JPMorgan China Summit: "Big Consumer" as Funding Source for "AI & Robotics" Allocations

Deep News05-25 09:10

Following its Global China Summit, JPMorgan Chase released a strategy report explicitly recommending the use of the big consumer sector as a source of funds for increasing allocations to AI and robotics themes, while maintaining a structurally positive stance on industrial automation.

Client interactions and expert panel discussions during the summit reinforced JPMorgan's core assessment: China's AI capital expenditure still has significant room for growth, but current global and regional investors are primarily accessing AI through U.S., South Korean, and Japanese stocks, with China's AI technology sector not yet fully benefiting from fund inflows. Concurrently, second-order spillover effects from AI capital expenditure are accelerating their diffusion into the industrial ecosystem, providing structural support for factory automation and the robotics sector.

For the consumer sector, significant improvement in domestic macroeconomic consumption data and further earnings-per-share beats in the consumer and internet sectors are necessary prerequisites for expanding allocations to these areas. As these conditions are not yet fully met, the big consumer sector is currently playing more of a funding source role rather than being an object for active accumulation.

China's AI Capital Expenditure: Gap Persists, but Inflection Point Nears China's annual AI capital expenditure remains significantly lower than that of the U.S., at approximately 20% of the latter.
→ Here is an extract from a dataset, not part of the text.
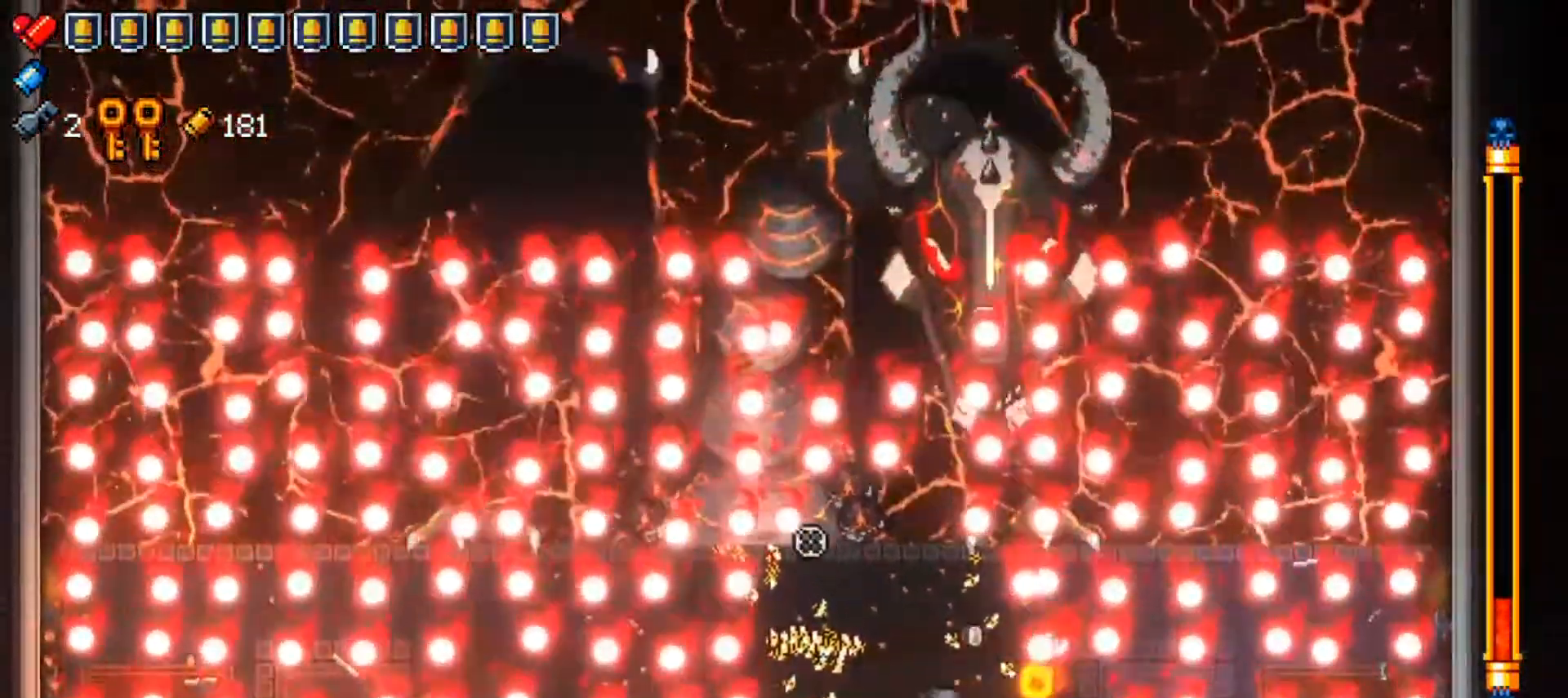
{"buttons": [], "left_stick": "down-left", "right_stick": "up", "events": [[117, "right_stick", "center"], [233, "left_stick", "down"], [233, "right_stick", "up"], [434, "left_stick", "down-left"]]}
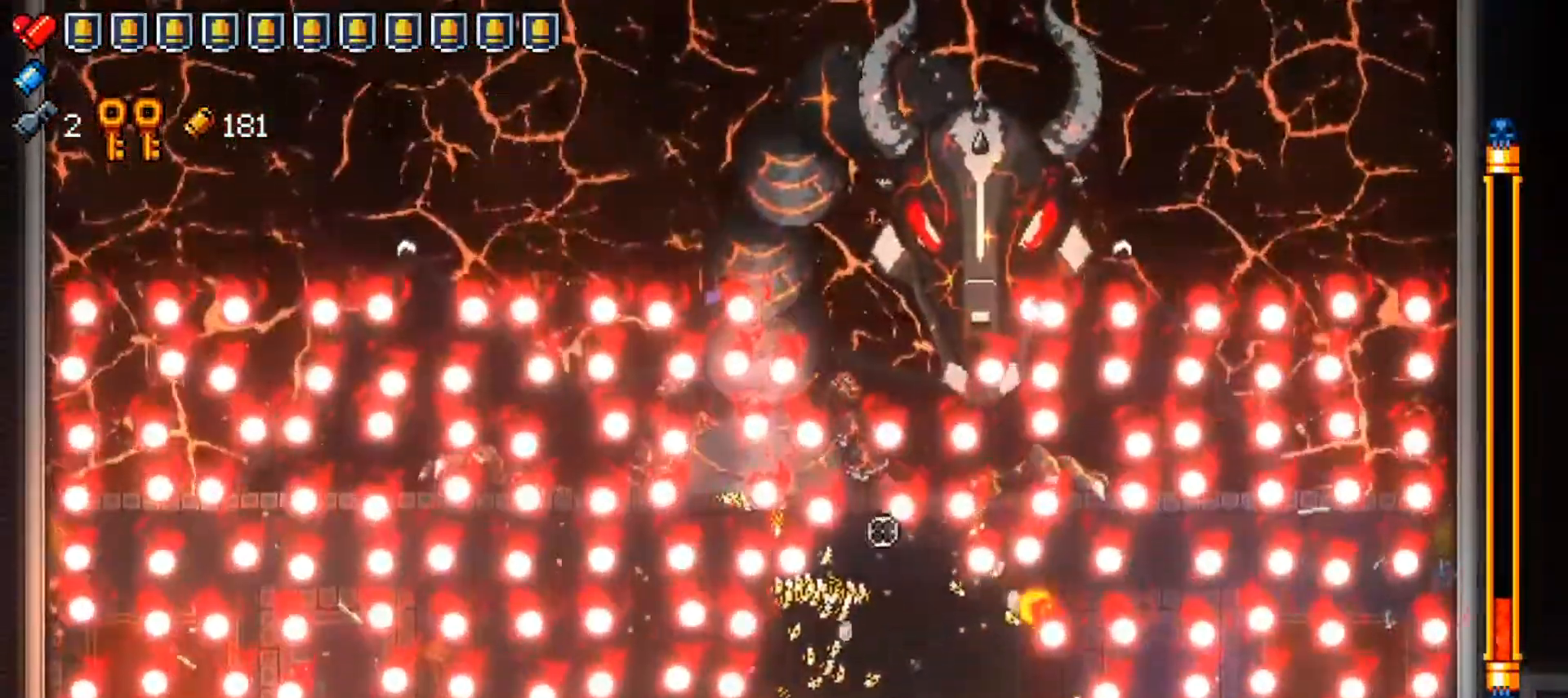
{"buttons": [], "left_stick": "down", "right_stick": "up", "events": [[100, "left_stick", "right"], [217, "left_stick", "up"], [367, "left_stick", "down"]]}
This gap stems from both supply and demand factors. On the supply side, access to advanced chips (e.g., NVIDIA's GB200/B300) is constrained, and domestic alternatives still lag in computational throughput, energy efficiency, and high-speed memory capabilities, raising the total cost of ownership for data centers. On the demand side, most Chinese large language models (LLMs) trail the most advanced U.S. systems by about 8 to 12 months in capability, and the domestic ecosystem has not yet reached the self-reinforcing commercial inflection point.

Nevertheless, positive signals are accumulating. DeepSeek V4-Pro is currently on the Pareto frontier in the Code Arena, with its API pricing being about one-fifth the comprehensive price of GLM-5.1/Kimi K2.6, demonstrating the continuous improvement in the cost-effectiveness competitiveness of domestic LLMs. Once past the commercial inflection point, the valuations of China's hyperscale cloud service providers will be more driven by AI, and stocks in the AI infrastructure supply chain and pure LLM companies will continue to outperform with liquidity support.

Addressing market concerns about the AI sector being overly crowded and investor worries about valuation pressures from rising U.S. Treasury yields, the report anticipates the first Federal Reserve rate cut will be delayed until the third quarter of 2027.

AI Spillover Effects Diffuse, Industrial Automation Tailwinds Strengthen In company discussions at the summit, spillover effects from global AI capital expenditure are increasingly benefiting areas beyond the "first-order" beneficiaries in 3C and semiconductors, driving higher-order upswings in adjacent industrial ecosystems—particularly thermal management supply chains, higher-precision machine tools, injection molding, power infrastructure, automotive equipment and production line upgrades, and selected chemicals and metals.

This trend is corroborated by A-share capital expenditure data. In the first quarter of 2026, A-share (excluding finance and real estate) capital expenditure grew 4% year-on-year, with inventory up 8%. Excluding utilities and energy further, the capital expenditure growth rate increased to 7% year-on-year.

Within this, the information technology sector's capital expenditure grew 26% year-on-year, and the industrial sector grew 21%, showing early signs of capital expenditure and inventory upcycle resonance. The improvement in higher-order effects, delivery conversion, and price pass-through prospects may translate into upward revisions of sales and earnings forecasts in the coming quarters.

Consumer Sector: Structural Divergence, Selection Over Broad Allocation Expert panel discussions at the summit indicated that China's consumer sector will offer differentiated structural returns rather than a broad cyclical rebound, with clear divergences in recovery paths across different subsectors and product categories. Speakers advised investors to move away from judging the overall market and instead focus on underlying long-term trends, capturing quality growth assets in niche markets.

From a source of incremental growth perspective, lower-tier cities and township areas are seen as the main engines for incremental consumption growth, with cost-effective factory-direct consumer goods effectively capturing untapped market demand. Evolving consumption habits among younger consumers are driving sustained demand for health-conscious products, evident from sugar-free beverages to premium Chinese-style tea drinks.

Significant improvement in domestic macroeconomic consumption data and further earnings-per-share beats in the consumer and internet sectors are necessary prerequisites for expanding allocations to these areas. Until then, the big consumer sector serves more as a funding source for AI and robotics theme allocations rather than an object for active accumulation.